*** Begin section ***

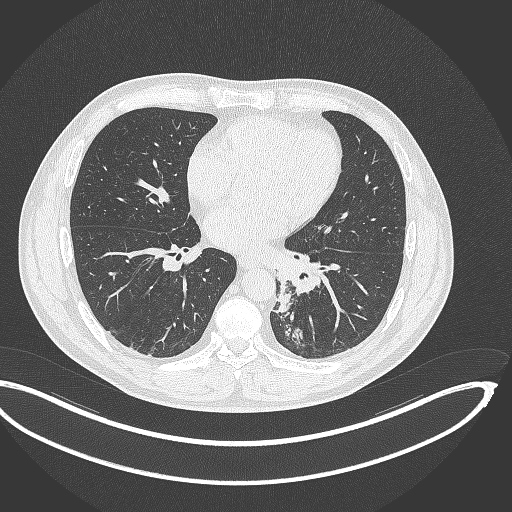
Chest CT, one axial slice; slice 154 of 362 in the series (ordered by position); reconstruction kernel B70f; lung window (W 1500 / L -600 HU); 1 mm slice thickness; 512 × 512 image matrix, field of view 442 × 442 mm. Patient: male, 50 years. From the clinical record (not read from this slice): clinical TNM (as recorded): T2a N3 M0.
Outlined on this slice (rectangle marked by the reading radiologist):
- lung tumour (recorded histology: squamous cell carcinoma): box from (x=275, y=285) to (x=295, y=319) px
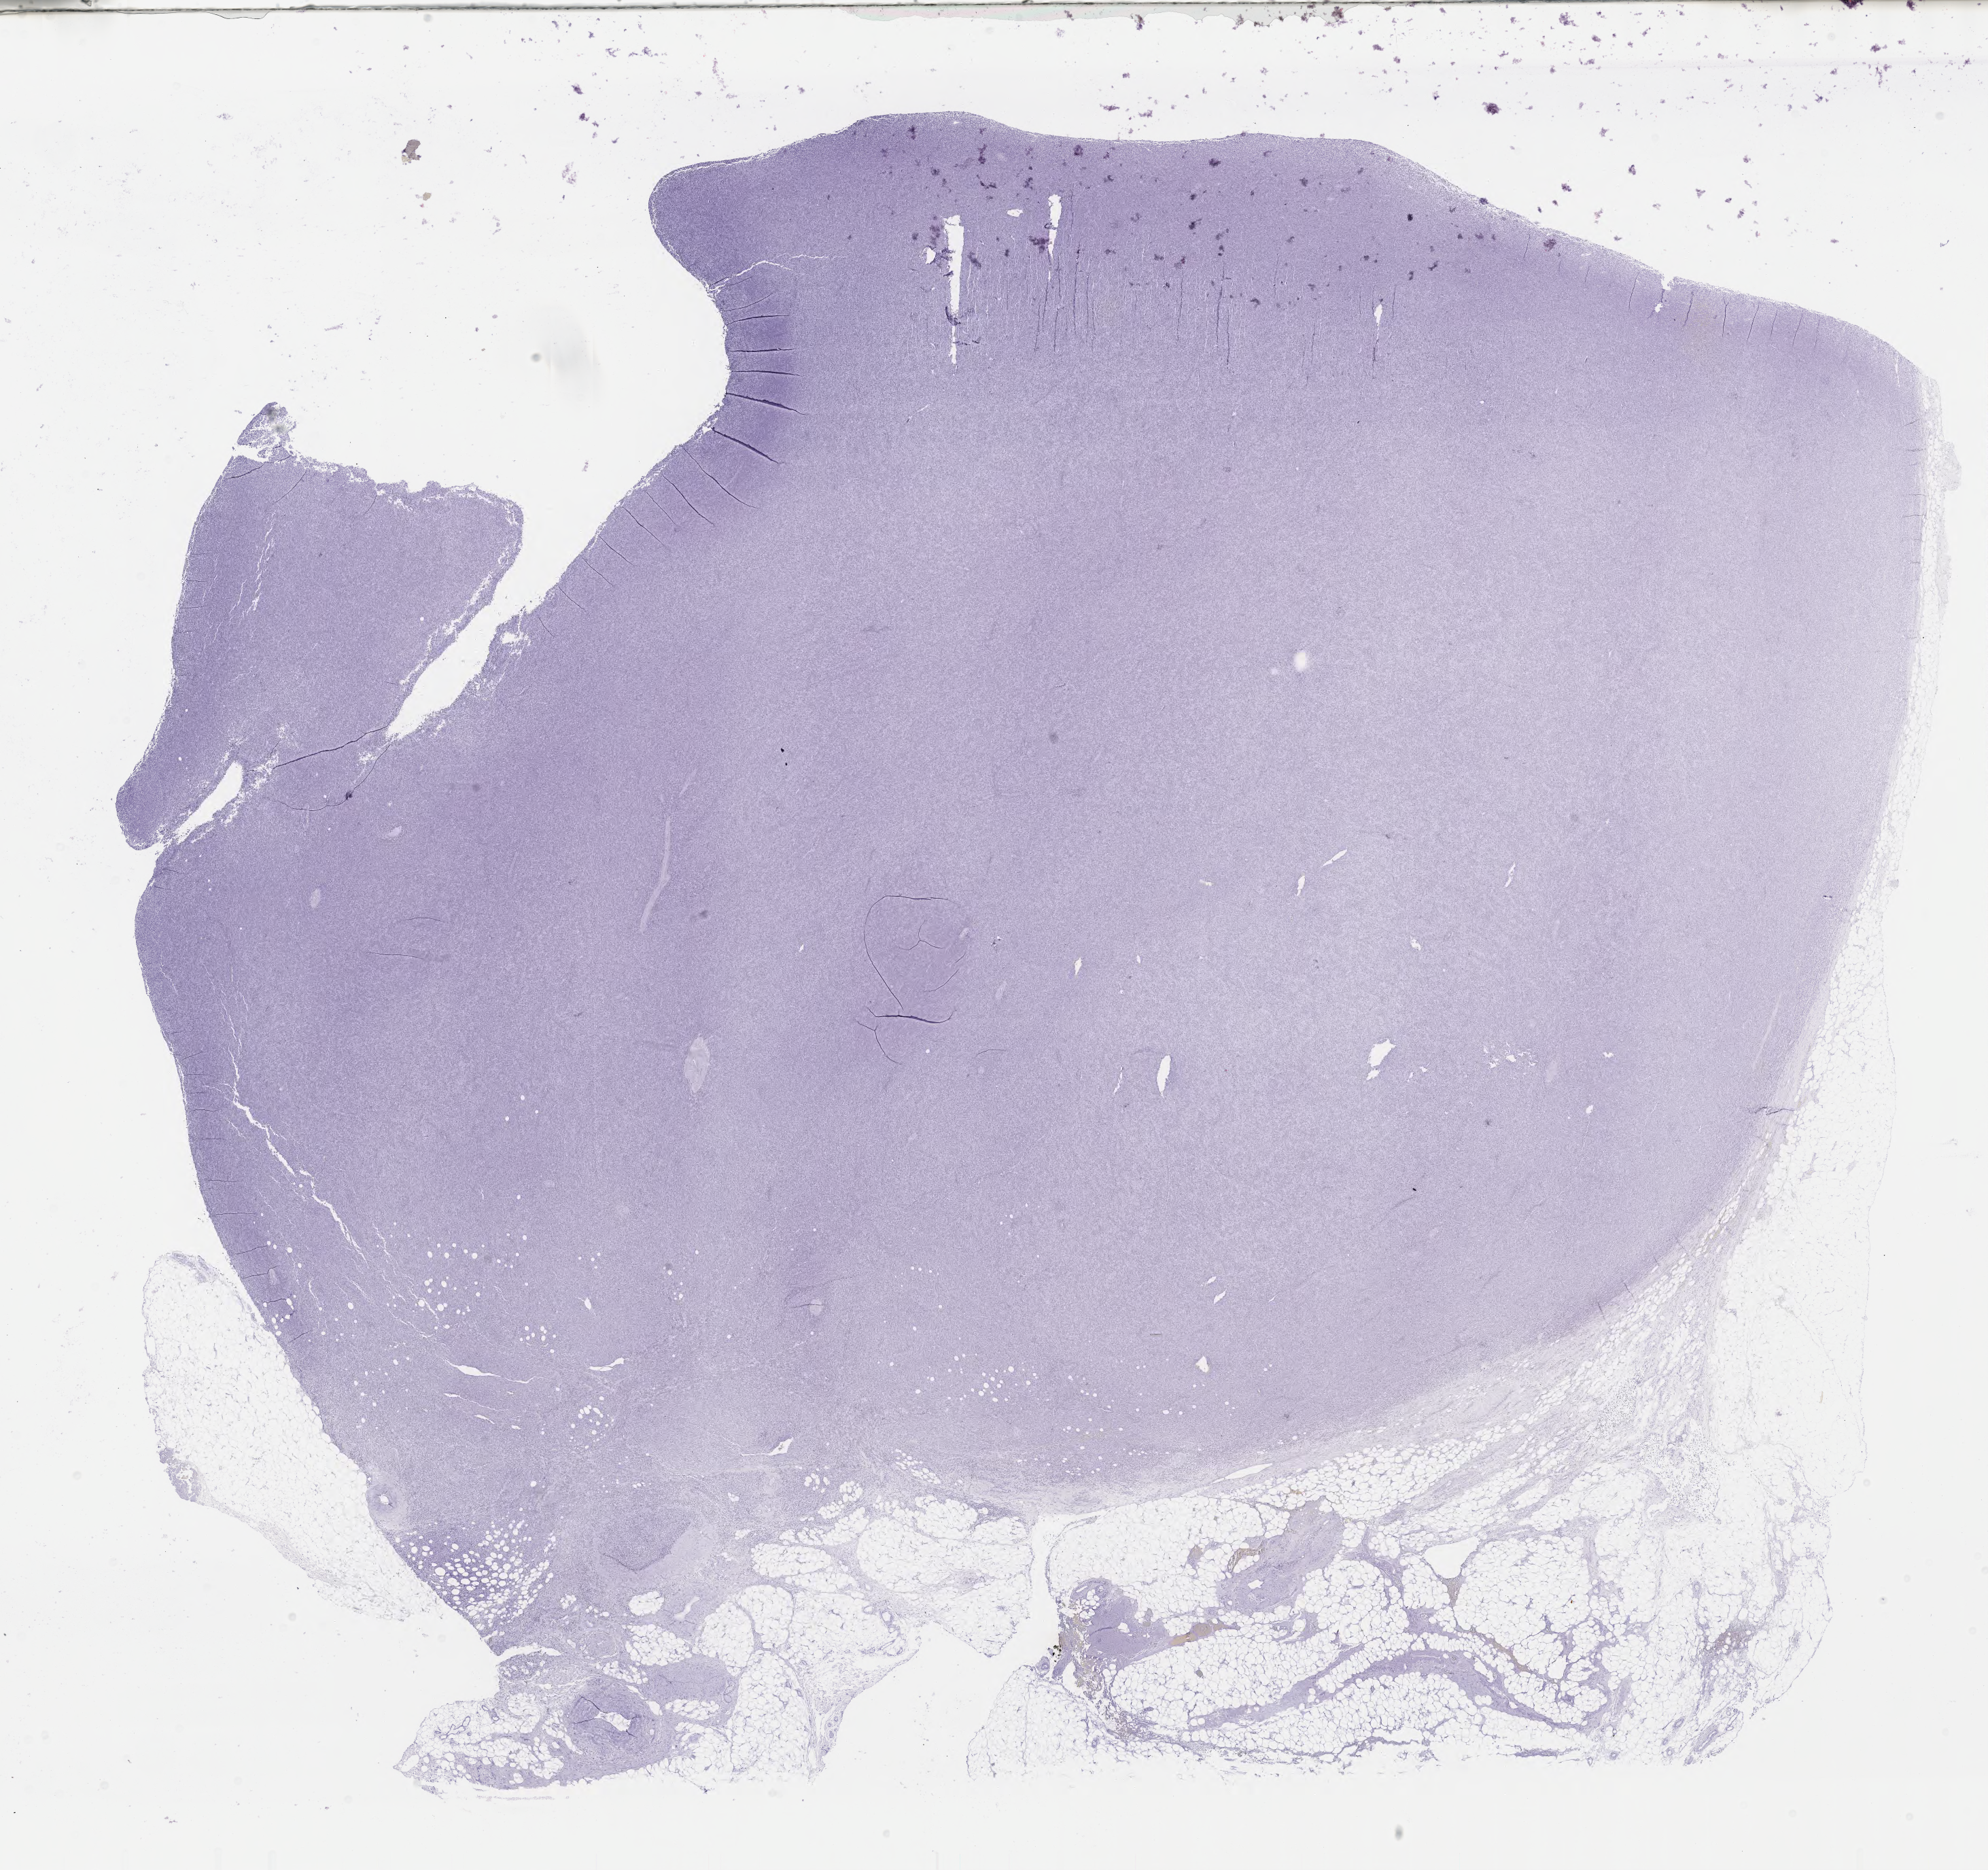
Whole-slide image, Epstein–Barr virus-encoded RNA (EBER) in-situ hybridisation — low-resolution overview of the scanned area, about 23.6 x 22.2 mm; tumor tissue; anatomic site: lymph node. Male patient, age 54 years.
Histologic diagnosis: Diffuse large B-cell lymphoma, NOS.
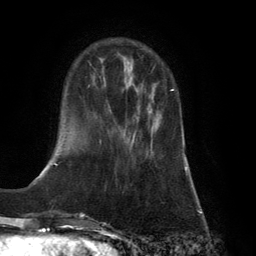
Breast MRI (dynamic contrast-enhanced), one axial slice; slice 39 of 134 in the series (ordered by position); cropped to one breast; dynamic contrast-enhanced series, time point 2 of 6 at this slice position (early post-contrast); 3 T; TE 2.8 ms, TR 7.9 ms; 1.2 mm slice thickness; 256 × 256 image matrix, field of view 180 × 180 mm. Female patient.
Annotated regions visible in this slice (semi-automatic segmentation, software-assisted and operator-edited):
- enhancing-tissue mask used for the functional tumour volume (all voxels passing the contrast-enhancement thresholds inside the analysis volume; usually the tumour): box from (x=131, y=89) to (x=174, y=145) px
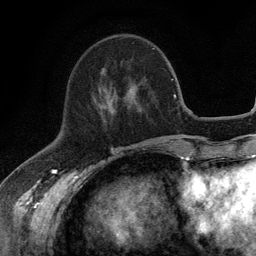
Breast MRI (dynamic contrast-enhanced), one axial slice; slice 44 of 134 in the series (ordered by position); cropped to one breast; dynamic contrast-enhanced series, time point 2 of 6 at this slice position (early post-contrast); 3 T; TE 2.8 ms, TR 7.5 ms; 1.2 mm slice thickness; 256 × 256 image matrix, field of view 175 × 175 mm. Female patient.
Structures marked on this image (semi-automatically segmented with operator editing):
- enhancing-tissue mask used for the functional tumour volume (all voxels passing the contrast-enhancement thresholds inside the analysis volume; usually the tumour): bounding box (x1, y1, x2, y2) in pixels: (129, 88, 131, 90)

*** End section ***

What you should produce is an exact copy of the records, with the pictures left out.

Chest CT, one axial slice; slice 154 of 362 in the series (ordered by position); reconstruction kernel B70f; lung window (W 1500 / L -600 HU); 1 mm slice thickness; 512 × 512 image matrix, field of view 442 × 442 mm. Patient: male, 50 years. From the clinical record (not read from this slice): clinical TNM (as recorded): T2a N3 M0.
Outlined on this slice (rectangle marked by the reading radiologist):
- lung tumour (recorded histology: squamous cell carcinoma): box from (x=275, y=285) to (x=295, y=319) px
Whole-slide image, Epstein–Barr virus-encoded RNA (EBER) in-situ hybridisation — low-resolution overview of the scanned area, about 23.6 x 22.2 mm; tumor tissue; anatomic site: lymph node. Male patient, age 54 years.
Histologic diagnosis: Diffuse large B-cell lymphoma, NOS.
Breast MRI (dynamic contrast-enhanced), one axial slice; slice 39 of 134 in the series (ordered by position); cropped to one breast; dynamic contrast-enhanced series, time point 2 of 6 at this slice position (early post-contrast); 3 T; TE 2.8 ms, TR 7.9 ms; 1.2 mm slice thickness; 256 × 256 image matrix, field of view 180 × 180 mm. Female patient.
Annotated regions visible in this slice (semi-automatic segmentation, software-assisted and operator-edited):
- enhancing-tissue mask used for the functional tumour volume (all voxels passing the contrast-enhancement thresholds inside the analysis volume; usually the tumour): box from (x=131, y=89) to (x=174, y=145) px
Breast MRI (dynamic contrast-enhanced), one axial slice; slice 44 of 134 in the series (ordered by position); cropped to one breast; dynamic contrast-enhanced series, time point 2 of 6 at this slice position (early post-contrast); 3 T; TE 2.8 ms, TR 7.5 ms; 1.2 mm slice thickness; 256 × 256 image matrix, field of view 175 × 175 mm. Female patient.
Structures marked on this image (semi-automatically segmented with operator editing):
- enhancing-tissue mask used for the functional tumour volume (all voxels passing the contrast-enhancement thresholds inside the analysis volume; usually the tumour): bounding box (x1, y1, x2, y2) in pixels: (129, 88, 131, 90)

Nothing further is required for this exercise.